Mafia: confiscati beni a Lecce e Palermo

Ville con piscine, tra gli altri beni, sequestrati a Francesco Franzese. Otto appartamenti e terreni a Giovanni Tredici.

di andreas

Ville con piscina da una parte, 8 appartamenti dall’altra. Oggi la Dia si è data alle confische di beni su due fronti: Lecce e Palermo. La Direzione investigativa antimafia di Lecce ha infatti confiscato beni mobili e immobili riconducibili a Giovanni Tredici per un valore di oltre 4 milioni di euro.

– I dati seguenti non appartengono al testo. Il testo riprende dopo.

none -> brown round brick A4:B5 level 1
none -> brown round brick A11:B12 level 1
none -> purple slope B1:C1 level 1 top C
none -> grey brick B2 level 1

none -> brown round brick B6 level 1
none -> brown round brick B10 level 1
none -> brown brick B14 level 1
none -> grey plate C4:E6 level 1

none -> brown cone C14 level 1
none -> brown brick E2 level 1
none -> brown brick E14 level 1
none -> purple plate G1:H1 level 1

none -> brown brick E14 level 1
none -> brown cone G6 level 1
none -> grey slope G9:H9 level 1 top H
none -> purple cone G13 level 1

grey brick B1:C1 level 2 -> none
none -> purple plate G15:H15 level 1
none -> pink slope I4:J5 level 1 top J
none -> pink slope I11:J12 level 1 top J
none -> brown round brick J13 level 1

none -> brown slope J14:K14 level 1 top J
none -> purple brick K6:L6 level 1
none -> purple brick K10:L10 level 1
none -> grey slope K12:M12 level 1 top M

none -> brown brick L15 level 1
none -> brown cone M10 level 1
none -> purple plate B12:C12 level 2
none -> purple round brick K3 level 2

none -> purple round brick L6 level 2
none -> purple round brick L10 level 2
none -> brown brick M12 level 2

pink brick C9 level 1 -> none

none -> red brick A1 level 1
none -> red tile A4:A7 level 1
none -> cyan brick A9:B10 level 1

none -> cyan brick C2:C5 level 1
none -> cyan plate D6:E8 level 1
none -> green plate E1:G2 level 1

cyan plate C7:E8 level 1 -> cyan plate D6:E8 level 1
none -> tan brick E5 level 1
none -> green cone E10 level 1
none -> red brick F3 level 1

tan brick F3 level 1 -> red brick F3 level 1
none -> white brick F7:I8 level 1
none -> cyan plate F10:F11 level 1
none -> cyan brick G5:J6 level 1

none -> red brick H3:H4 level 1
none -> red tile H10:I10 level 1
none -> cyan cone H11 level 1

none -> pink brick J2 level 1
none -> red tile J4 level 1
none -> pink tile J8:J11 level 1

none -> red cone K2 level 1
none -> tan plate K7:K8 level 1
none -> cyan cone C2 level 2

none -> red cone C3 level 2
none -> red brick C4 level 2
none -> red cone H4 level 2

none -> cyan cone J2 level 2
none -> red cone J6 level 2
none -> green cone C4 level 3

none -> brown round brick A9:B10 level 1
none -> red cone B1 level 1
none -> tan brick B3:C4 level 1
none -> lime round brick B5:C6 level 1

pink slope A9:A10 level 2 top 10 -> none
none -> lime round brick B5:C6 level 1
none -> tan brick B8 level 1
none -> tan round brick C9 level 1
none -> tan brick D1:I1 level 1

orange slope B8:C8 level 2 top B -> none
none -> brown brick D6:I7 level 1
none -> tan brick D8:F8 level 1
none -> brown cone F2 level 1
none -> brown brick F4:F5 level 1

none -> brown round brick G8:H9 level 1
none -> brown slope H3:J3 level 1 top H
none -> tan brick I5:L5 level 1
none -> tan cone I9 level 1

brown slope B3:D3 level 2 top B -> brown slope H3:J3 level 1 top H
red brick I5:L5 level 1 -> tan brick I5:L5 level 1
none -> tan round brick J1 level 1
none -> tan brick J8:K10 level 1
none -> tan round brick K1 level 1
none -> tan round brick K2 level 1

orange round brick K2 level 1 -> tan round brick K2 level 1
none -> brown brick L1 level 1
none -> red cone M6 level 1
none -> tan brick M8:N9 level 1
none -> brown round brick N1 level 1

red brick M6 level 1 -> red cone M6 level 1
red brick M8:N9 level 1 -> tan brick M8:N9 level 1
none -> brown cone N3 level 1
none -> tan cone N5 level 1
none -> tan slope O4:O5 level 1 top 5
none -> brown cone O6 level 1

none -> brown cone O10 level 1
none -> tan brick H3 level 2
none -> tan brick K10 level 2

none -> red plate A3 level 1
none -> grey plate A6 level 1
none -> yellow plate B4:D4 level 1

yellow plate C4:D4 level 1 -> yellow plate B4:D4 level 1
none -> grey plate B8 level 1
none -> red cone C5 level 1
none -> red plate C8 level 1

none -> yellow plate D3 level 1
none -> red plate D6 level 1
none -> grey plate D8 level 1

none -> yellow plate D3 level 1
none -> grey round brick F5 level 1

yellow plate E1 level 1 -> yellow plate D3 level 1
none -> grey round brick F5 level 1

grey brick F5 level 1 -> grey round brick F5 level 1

I beni sequestrati comprendono 8 appartamenti e 40 appezzamenti di terreno coltivati, estesi complessivamente per 42 ettari tra Copertino (città natale di Tredici) e Lequile. L’uomo, 44 anni, nel suo curriculum ha condanne per associazione a delinquere, estorsione, rapina, porto e detenzione di armi ed è anche indagato per associazione mafiosa.

Operazione molto simile anche a Palermo, dove la Dia siciliana ha sequestrato beni per 10 milioni di euro. Tutti riconducibili al collaboratore di giustizia Francesco Franzese, ex reggente della cosca mafiosa palermitana di Partanna Mondello, e a un suo prestanome. In questo caso nell’elenco si trovano sei ville con piscina, terreni, conti correnti e due società attive nel settore edile.